Paris veut « déminer » les relations algéro-françaises
Réclamés depuis l’Indépendance, les plans de pose des mines parsemées par le colonialisme français au niveau des frontières est et ouest ont été enfin remis à l’Algérie.
La remise officielle de ces plans a été faite par le chef d’état-major des forces armées français qui a entamé hier une visite de quatre jours en Algérie. « Le général Jean-Louis Georgelin, chef d’état-major des forces armées françaises a officiellement remis à son homologue algérien, le général de corps d’armée Ahmed Gaïd Salah, les plans de pose des mines placées le long des lignes Challe et Morice par l’armée française entre 1956 et 1959 », a affirmé le même jour l’ambassade de France à Alger dans communiqué transmis à notre rédaction. Cette décision marque, selon la même source, la volonté des autorités françaises « de progresser pour lever les obstacles hérités du passé et leur souhait de bâtir des relations de confiance avec l’Algérie ». Il a fallu 45 ans après l’Indépendance pour que les Français fournissent les cartographies de ces engins de la mort semés par leurs aïeuls durant l’époque coloniale. Des engins qui ne cessent de faire des victimes parmi des civils innocents algériens, en particuliers les enfants et les bergers.
Près de 40 000 personnes tuées
Il est encore difficile d’avoir le nombre exact de victimes de ces mines. Si certaines sources avancent le chiffre de 3000 personnes tuées depuis l’Indépendance, d’autres donnent un bilan beaucoup plus lourd. Elles font état de 40 000 morts et de 80 000 blessés. En tout cas, beaucoup de vies humaines auraient pu être sauvées si ces plans avaient été remis à temps. L’on se demande encore pourquoi la France a attendu jusqu’à aujourd’hui pour mettre à la disposition de l’armée nationale les documents facilitant les opérations de déminage au niveau des frontières. Cette attitude a été vivement critiquée par les autorités algériennes.

_____

- _TRAVAIL À FAIRE_:
[A] Selon l'article sur les plans des mines remis à l'Algérie, entre quelles années l'armée française a-t-elle posé ces mines ?
[B] Poursuivez, s'il vous plaît, l'article sur les mines posées aux frontières algériennes, à partir de sa dernière phrase.

_____

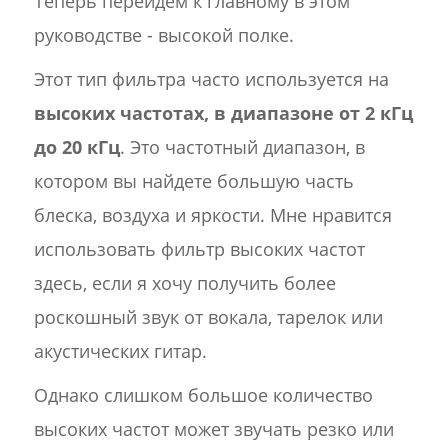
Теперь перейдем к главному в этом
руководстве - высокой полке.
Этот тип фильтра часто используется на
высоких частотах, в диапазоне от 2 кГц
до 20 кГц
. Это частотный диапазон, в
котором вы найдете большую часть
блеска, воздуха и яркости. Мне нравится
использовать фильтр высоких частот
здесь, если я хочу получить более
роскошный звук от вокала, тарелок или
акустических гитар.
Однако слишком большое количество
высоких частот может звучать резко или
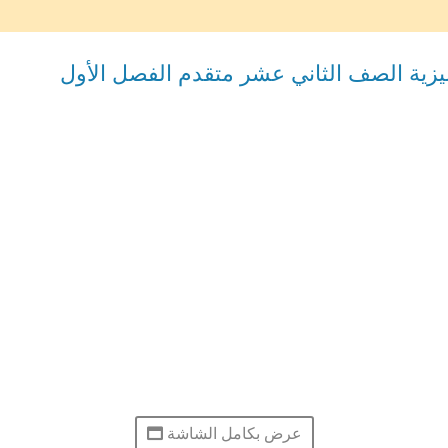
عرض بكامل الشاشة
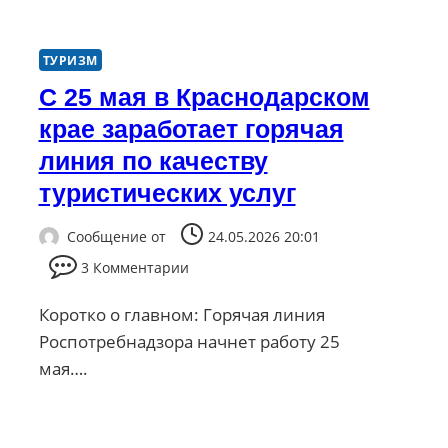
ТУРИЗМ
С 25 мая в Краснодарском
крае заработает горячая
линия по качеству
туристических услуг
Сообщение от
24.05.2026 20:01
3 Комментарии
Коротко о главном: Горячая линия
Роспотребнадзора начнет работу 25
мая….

_____

- _RÉPONSES DONNÉES_:
[A] Entre 1956 et 1959.

[B]
Dans un discours prononcé le 21 novembre 2005 à Djelfa, où il a assisté à la cérémonie de clôture de l’opération de destruction du dernier lot des stocks de mines antipersonnel de l’ANP, le chef de l’Etat a critiqué la position française. Soulignant l’ampleur du bilan causé par ces mines, le président Bouteflika a reproché à certaines puissances internationales, dont la France, le non-respect des conventions internationales, telles que la convention d’Ottawa. Une convention portant sur l’interdiction de l’emploi, du stockage, de la production et du transfert des mines antipersonnel et sur leur destruction.
Avec la remise de ces plans, la France de Nicolas Sarkozy tente ainsi, selon des observateurs, de lever les obstacles, nombreux, qui entravent les relations algéro-françaises. Des relations qui butent, entre autres, sur le refus de la France de reconnaître les crimes commis par son armée coloniale en Algérie. Il a rappelé que la ligne Morice, du nom du ministre français de la Défense, André Morice, constituée de barbelés et de mines, surveillée en permanence, a été construite à partir de juillet 1957 le long des frontières de l’Algérie avec la Tunisie et le Maroc. Longue de 460 km à la frontière tunisienne et de 700 km avec le Maroc, cette ligne a été doublée par une autre ligne, dite la ligne Challe, du nom du général Maurice Challe, commandant en chef en Algérie de 1958 à 1960. En tout, 11 millions de mines antipersonnel ont été enfouies pour empêcher les moudjahidine, à l’époque, d’accéder en Tunisie et au Maroc. Depuis 1962, l’ANP a entamé des opérations de nettoyage des régions infestées par les mines. Elle a réussi à détruire 8 millions de mines, alors que trois autres millions présentent toujours une source de danger pour les populations des régions limitrophes.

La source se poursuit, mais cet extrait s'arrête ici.